— Work request —
Starting at the line that contains "via www.onsp.us ." and ending at the line that contains "Old North State", the lines below are to be given again exactly, with nothing added.

— Supplied material —
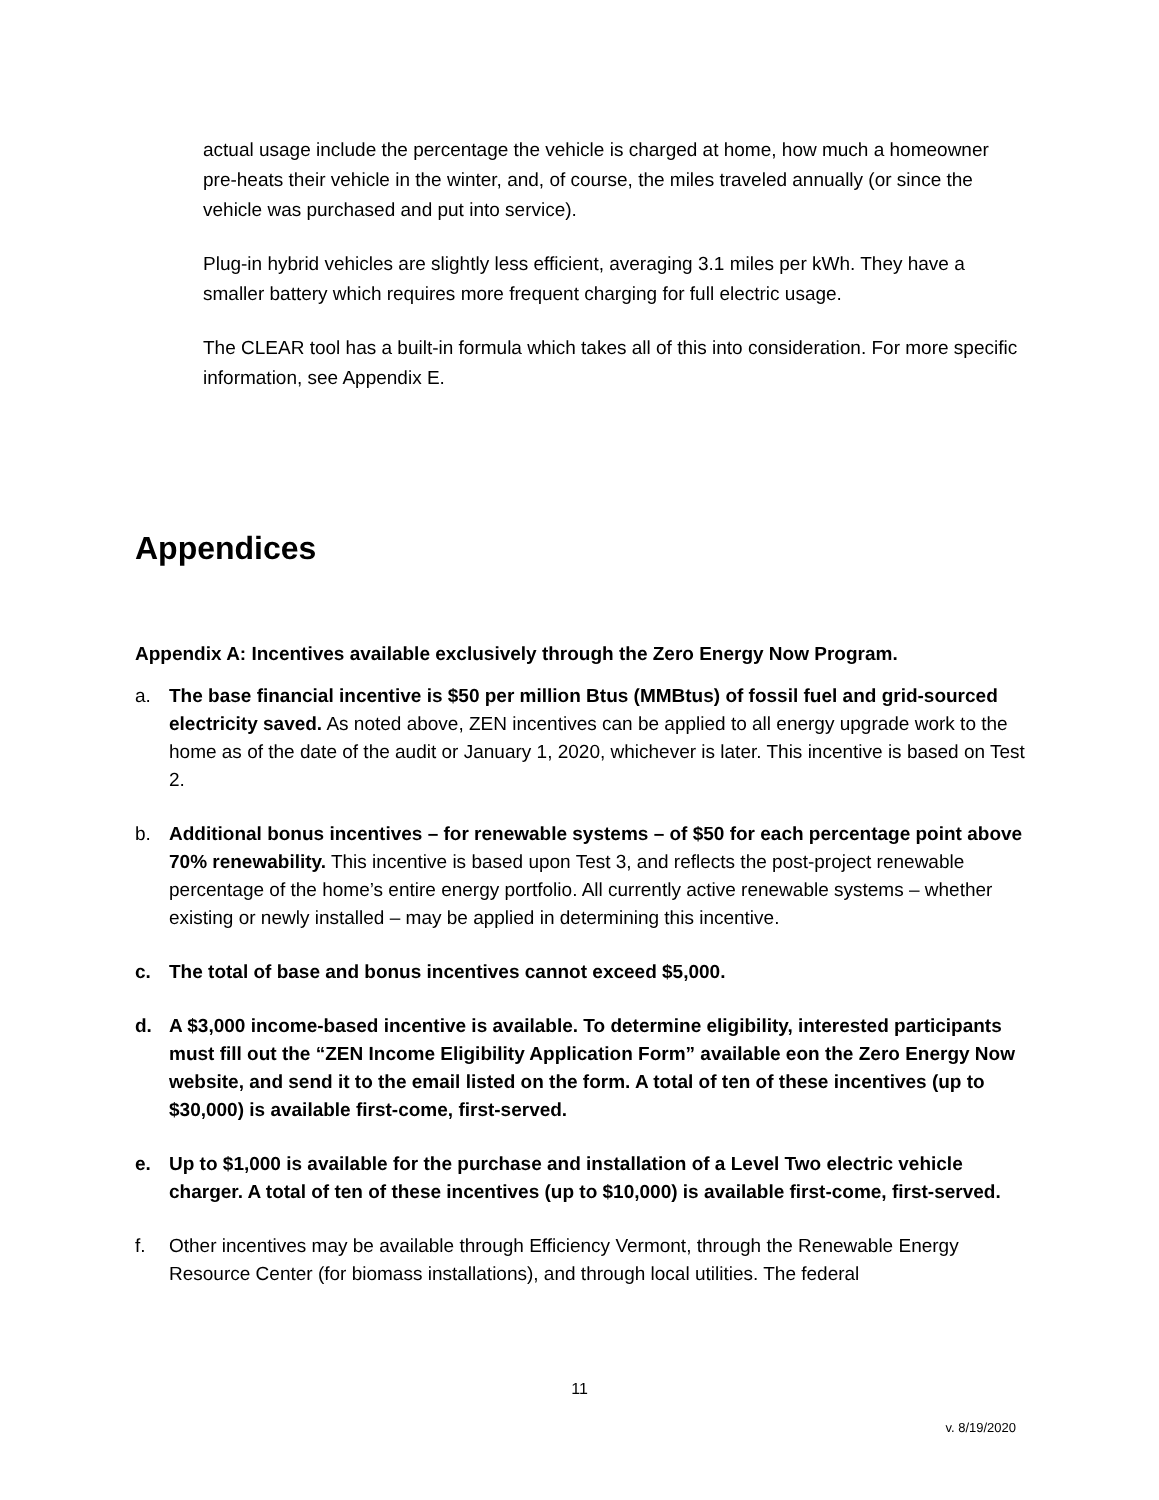actual usage include the percentage the vehicle is charged at home, how much a homeowner pre-heats their vehicle in the winter, and, of course, the miles traveled annually (or since the vehicle was purchased and put into service).
Plug-in hybrid vehicles are slightly less efficient, averaging 3.1 miles per kWh. They have a smaller battery which requires more frequent charging for full electric usage.
The CLEAR tool has a built-in formula which takes all of this into consideration. For more specific information, see Appendix E.
Appendices
Appendix A: Incentives available exclusively through the Zero Energy Now Program.
a. The base financial incentive is $50 per million Btus (MMBtus) of fossil fuel and grid-sourced electricity saved. As noted above, ZEN incentives can be applied to all energy upgrade work to the home as of the date of the audit or January 1, 2020, whichever is later. This incentive is based on Test 2.
b. Additional bonus incentives – for renewable systems – of $50 for each percentage point above 70% renewability. This incentive is based upon Test 3, and reflects the post-project renewable percentage of the home’s entire energy portfolio. All currently active renewable systems – whether existing or newly installed – may be applied in determining this incentive.
c. The total of base and bonus incentives cannot exceed $5,000.
d. A $3,000 income-based incentive is available. To determine eligibility, interested participants must fill out the “ZEN Income Eligibility Application Form” available eon the Zero Energy Now website, and send it to the email listed on the form. A total of ten of these incentives (up to $30,000) is available first-come, first-served.
e. Up to $1,000 is available for the purchase and installation of a Level Two electric vehicle charger. A total of ten of these incentives (up to $10,000) is available first-come, first-served.
f. Other incentives may be available through Efficiency Vermont, through the Renewable Energy Resource Center (for biomass installations), and through local utilities. The federal
11
v. 8/19/2020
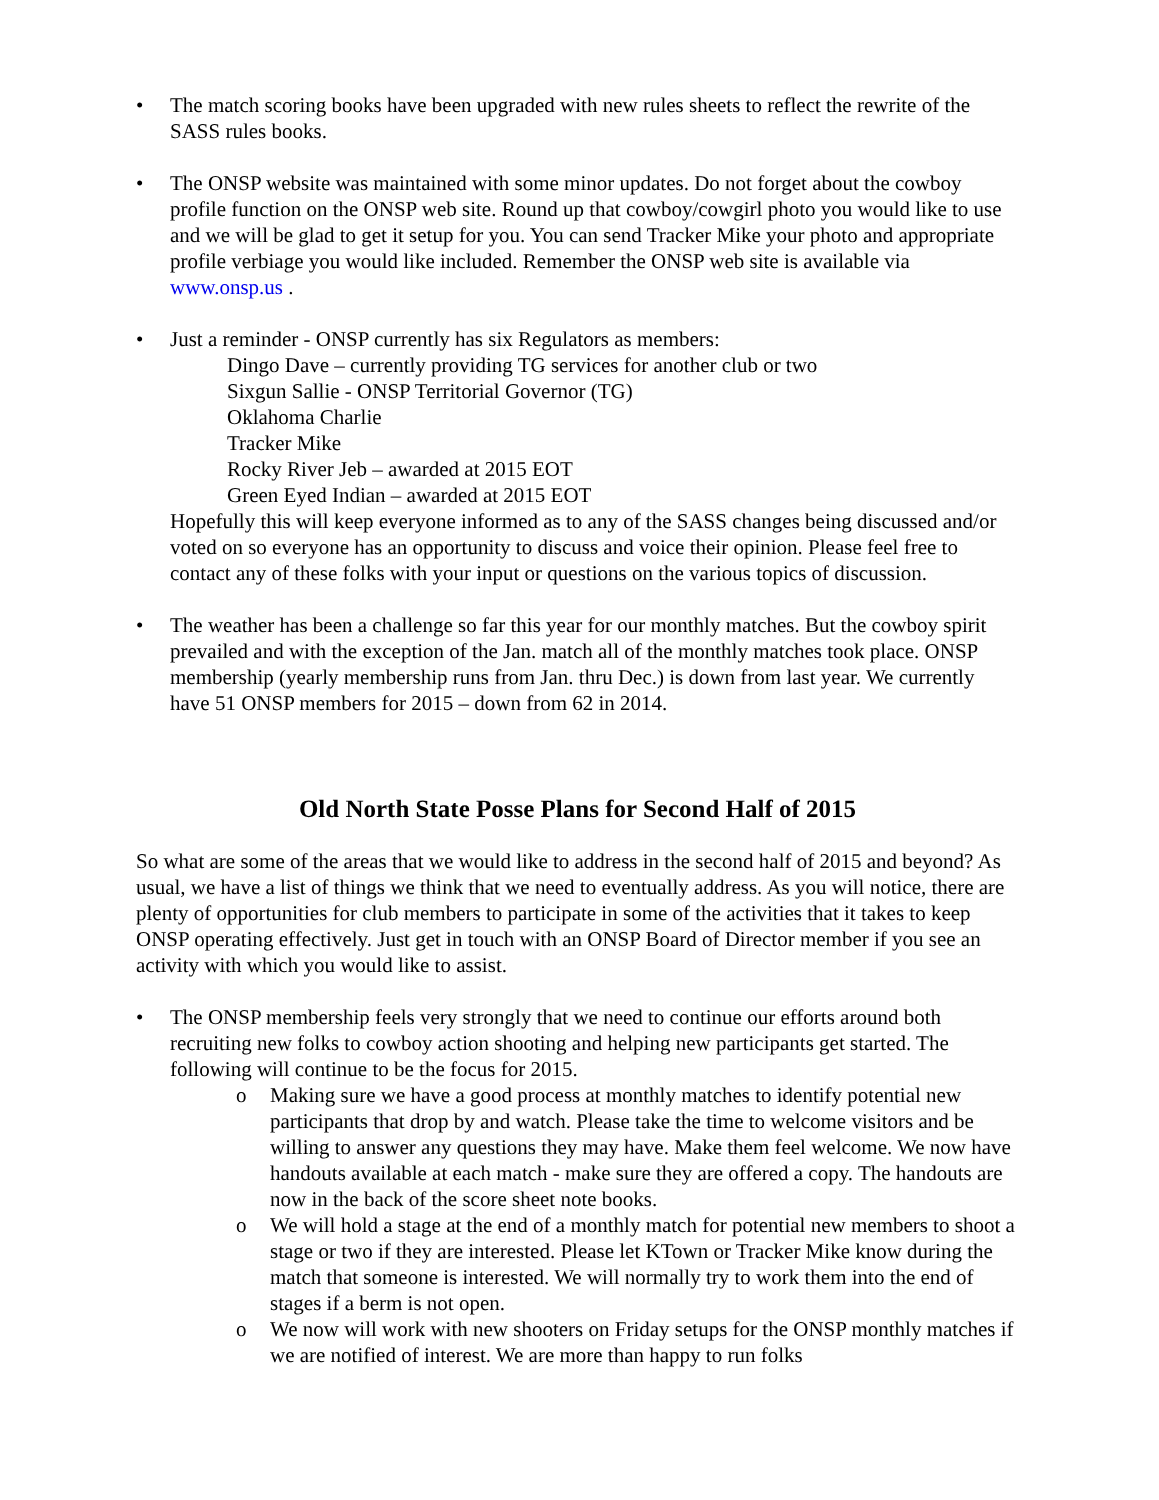• The match scoring books have been upgraded with new rules sheets to reflect the rewrite of the SASS rules books.
• The ONSP website was maintained with some minor updates. Do not forget about the cowboy profile function on the ONSP web site. Round up that cowboy/cowgirl photo you would like to use and we will be glad to get it setup for you. You can send Tracker Mike your photo and appropriate profile verbiage you would like included. Remember the ONSP web site is available via www.onsp.us .
• Just a reminder - ONSP currently has six Regulators as members:
Dingo Dave – currently providing TG services for another club or two
Sixgun Sallie - ONSP Territorial Governor (TG)
Oklahoma Charlie
Tracker Mike
Rocky River Jeb – awarded at 2015 EOT
Green Eyed Indian – awarded at 2015 EOT
Hopefully this will keep everyone informed as to any of the SASS changes being discussed and/or voted on so everyone has an opportunity to discuss and voice their opinion. Please feel free to contact any of these folks with your input or questions on the various topics of discussion.
• The weather has been a challenge so far this year for our monthly matches. But the cowboy spirit prevailed and with the exception of the Jan. match all of the monthly matches took place. ONSP membership (yearly membership runs from Jan. thru Dec.) is down from last year. We currently have 51 ONSP members for 2015 – down from 62 in 2014.
Old North State Posse Plans for Second Half of 2015
So what are some of the areas that we would like to address in the second half of 2015 and beyond? As usual, we have a list of things we think that we need to eventually address. As you will notice, there are plenty of opportunities for club members to participate in some of the activities that it takes to keep ONSP operating effectively. Just get in touch with an ONSP Board of Director member if you see an activity with which you would like to assist.
• The ONSP membership feels very strongly that we need to continue our efforts around both recruiting new folks to cowboy action shooting and helping new participants get started. The following will continue to be the focus for 2015.
o Making sure we have a good process at monthly matches to identify potential new participants that drop by and watch. Please take the time to welcome visitors and be willing to answer any questions they may have. Make them feel welcome. We now have handouts available at each match - make sure they are offered a copy. The handouts are now in the back of the score sheet note books.
o We will hold a stage at the end of a monthly match for potential new members to shoot a stage or two if they are interested. Please let KTown or Tracker Mike know during the match that someone is interested. We will normally try to work them into the end of stages if a berm is not open.
o We now will work with new shooters on Friday setups for the ONSP monthly matches if we are notified of interest. We are more than happy to run folks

— Exercise output —
• The ONSP website was maintained with some minor updates. Do not forget about the cowboy profile function on the ONSP web site. Round up that cowboy/cowgirl photo you would like to use and we will be glad to get it setup for you. You can send Tracker Mike your photo and appropriate profile verbiage you would like included. Remember the ONSP web site is available via www.onsp.us .
• Just a reminder - ONSP currently has six Regulators as members:
Dingo Dave – currently providing TG services for another club or two
Sixgun Sallie - ONSP Territorial Governor (TG)
Oklahoma Charlie
Tracker Mike
Rocky River Jeb – awarded at 2015 EOT
Green Eyed Indian – awarded at 2015 EOT
Hopefully this will keep everyone informed as to any of the SASS changes being discussed and/or voted on so everyone has an opportunity to discuss and voice their opinion. Please feel free to contact any of these folks with your input or questions on the various topics of discussion.
• The weather has been a challenge so far this year for our monthly matches. But the cowboy spirit prevailed and with the exception of the Jan. match all of the monthly matches took place. ONSP membership (yearly membership runs from Jan. thru Dec.) is down from last year. We currently have 51 ONSP members for 2015 – down from 62 in 2014.
Old North State Posse Plans for Second Half of 2015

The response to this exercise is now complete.